Fullerenes have been used in combination with semiconductor photocatalysts. Semiconductor photocatalysts are employed for the destruction of environmentally hazardous chemicals and bioparticulates, as these materials can be a cost-effective means to achieve complete mineralization of these environmental hazards without generation of toxic byproducts. For example, titanium dioxide has been commercially applied as a self-cleaning coating on buildings and glass materials. However, such applications have been limited by the low quantum efficiency of these photocatalysts. In photocatalysis, with a photocatalyst such as titanium dioxide, electron-hole pairs are generated in the semiconductor upon irradiation with ultraviolet light. Some of the photo-generated electrons and holes migrate to surfaces, where they undergo redox reactions to generate reactive species such as hydroxyl radicals. However, the photo-generated electrons and holes can also undergo recombination, which reduces the quantum efficiency of photocatalysis.
Several attempts have been made to separate the photogenerated electrons and holes to reduce recombination. Titanium dioxide photocatalysts have been conjugated or doped with electron scavenging agents such as metals or organic molecules. Numerous organic molecules have been conjugated with titanium dioxide for applications that include solar cells and visible light photocatalysis. Platinum, gold and silver metals are often employed as scavenging agents, generally due to their high conductivity, although conflicting results have been reported. Another class of conductors examined is carbon nanotubes. For example, anatase coated multi-wall carbon nanotubes (MWNT) achieved twice the efficacy of a commercial photocatalytic TiO2 (Degussa P25) for inactivation of bacterial endospores. It was hypothesized that the photo-generated electrons are scavenged by the MWNT. These approaches involve processing to conjugate or dope the TiO2 or scavenging agent and have resulted in a relatively high cost to produce the modified photocatalysts.

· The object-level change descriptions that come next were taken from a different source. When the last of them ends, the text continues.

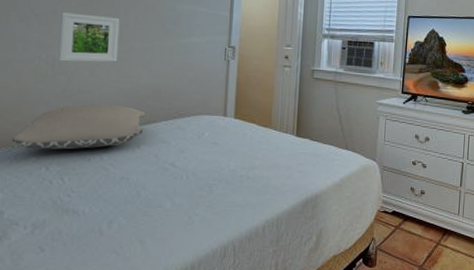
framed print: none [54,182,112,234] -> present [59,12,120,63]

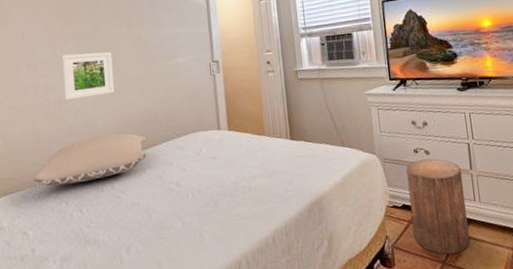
stool: none [398,172,452,260] -> present [406,158,470,255]

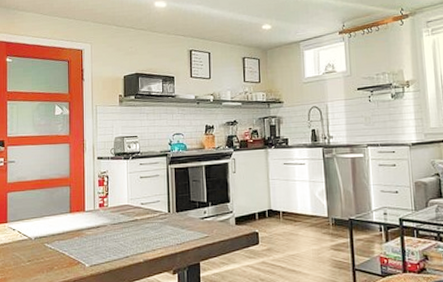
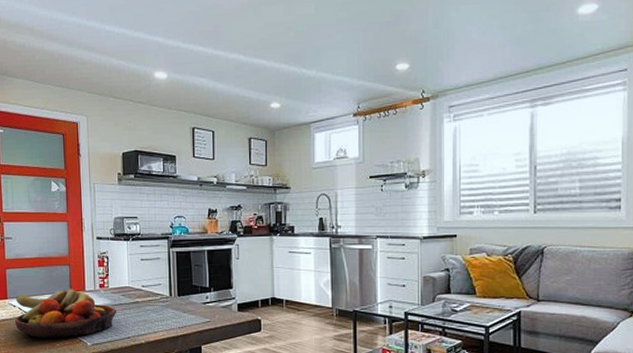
fruit bowl: none [14,209,116,261] -> present [15,289,117,338]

As indicated above, fullerenes such as C60, because of their unique electronic properties, have been examined for combination with semiconductor photocatalysts. Kamat et al., “Photochemistry on Semiconductor Surfaces. Visible Light Induced Oxidation of C60 on TiO2 Nanoparticles”, J. Phys. Chem. B, 1997, 101 (22) 4422-7, discloses the transfer of photo-generated electrons from titanium dioxide to fullerenes with ethanol/benzene mixed solvent. Fullerenes are extremely hydrophobic, limiting their use for enhancing photocatalysis in aqueous environments. The water solubility of fullerenes improves by forming hydroxyl groups on the surface of the fullerenes. However, addition of hydroxyl groups to the fullerene structure modifies the electronic properties of the fullerenes. The toxic effects attributed to fullerenes are not observed for the hydroxylated form of fullerenes. Rather, polyhydroxyfullerenes are able to reduce oxidative stress on cells by scavenging reactive oxygen species and have been patented as therapeutics as, for example: Chiang et al., U.S. Pat. No. 5,994,410.

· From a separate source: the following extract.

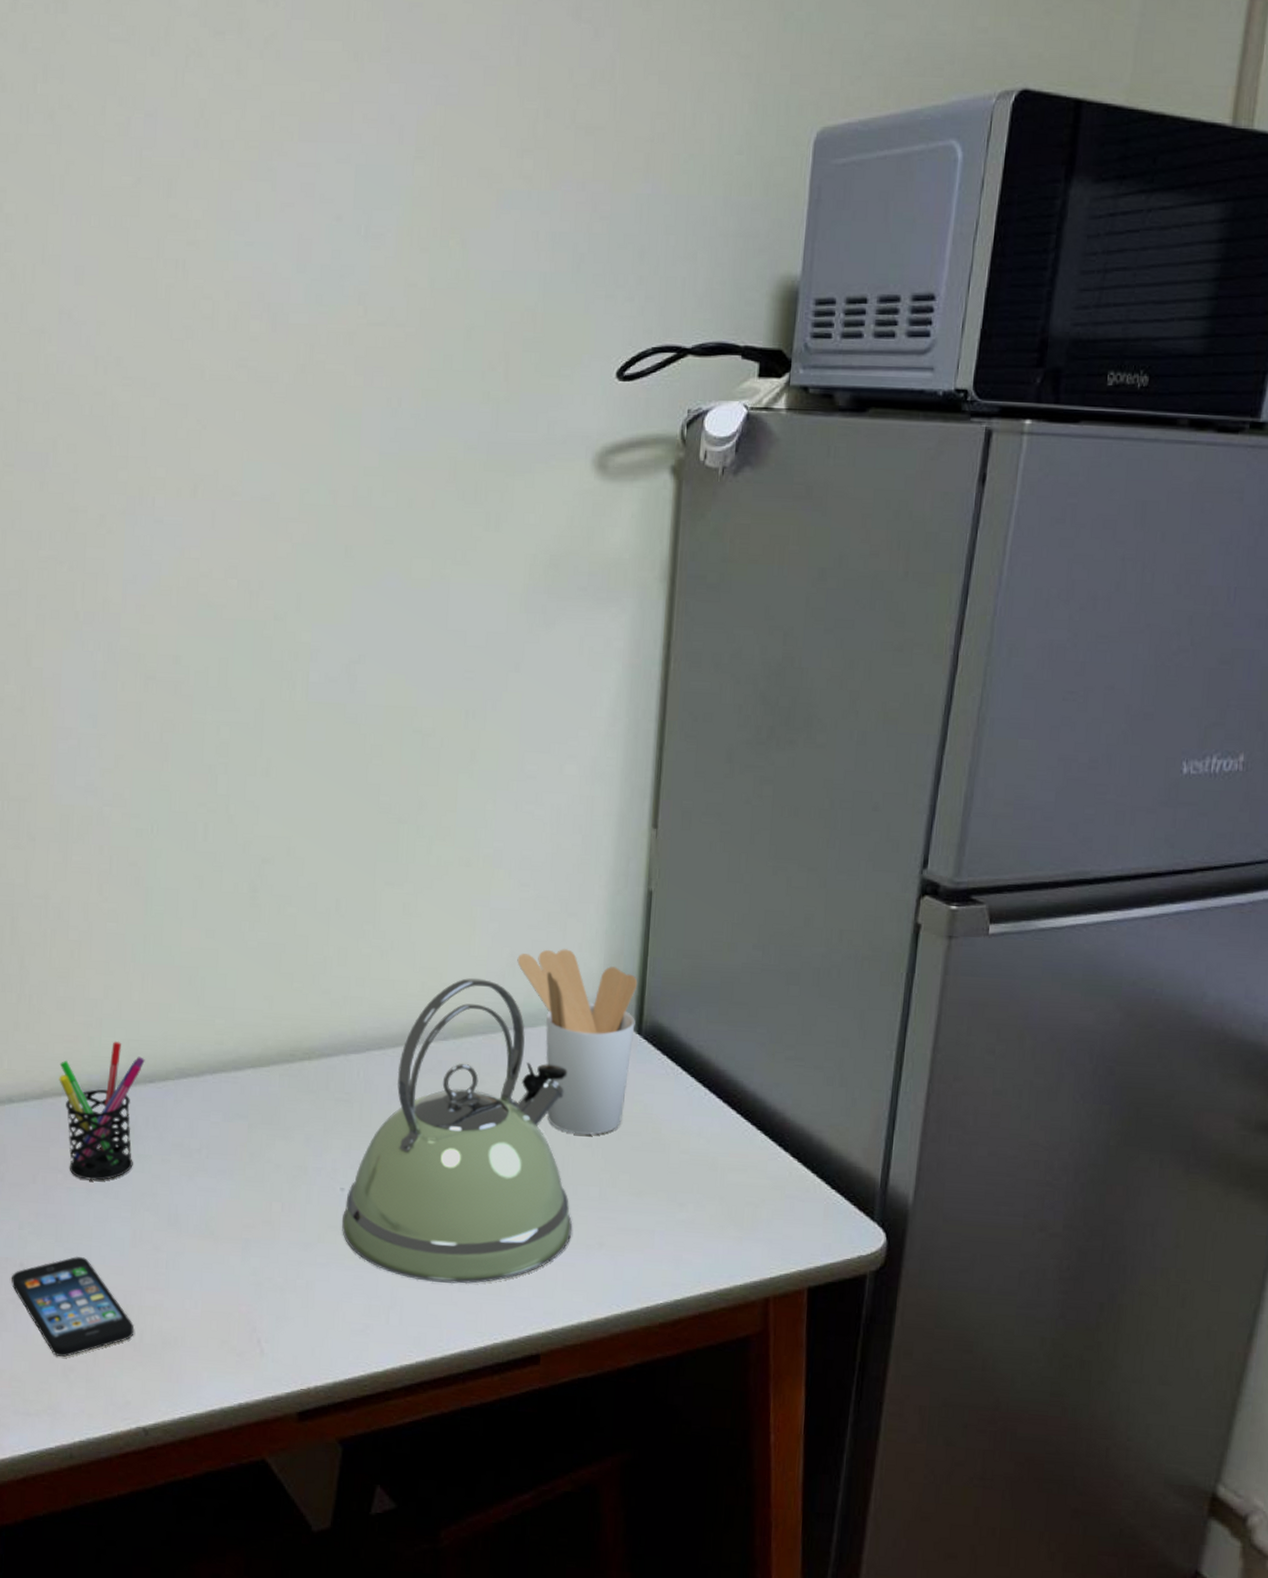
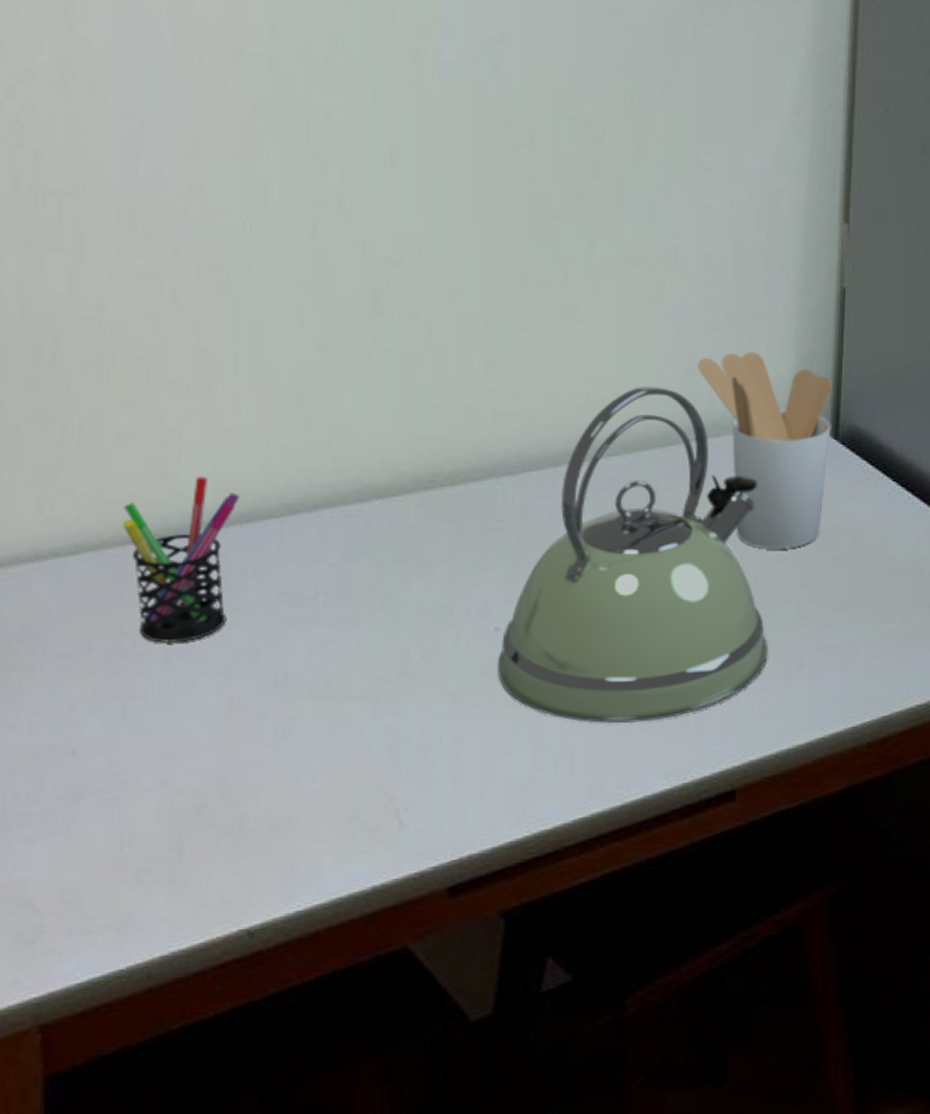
smartphone: present [11,1256,135,1357] -> none [61,734,233,859]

Recently Polyhydroxyfullerenes (PHFs) were reported for enhancement of the photocatalytic activity of titanium dioxide (TiO2). Krishna et al., “Enhancement of Titanium Dioxide Photocatalysis with Water-Soluble Fullerenes”, J. Colloid and Interface Sci., 2006, 304, 166-71, demonstrated that hydroxylated fullerenes display electron accepting properties and can be employed to scavenge photogenerated electrons from TiO2, thereby increasing the rate of photocatalysis. However, not all PHFs enhance the photocatalytic activity of TiO2. Hence, identification of the PHF structures that promote TiO2 photocatalytic activity is needed.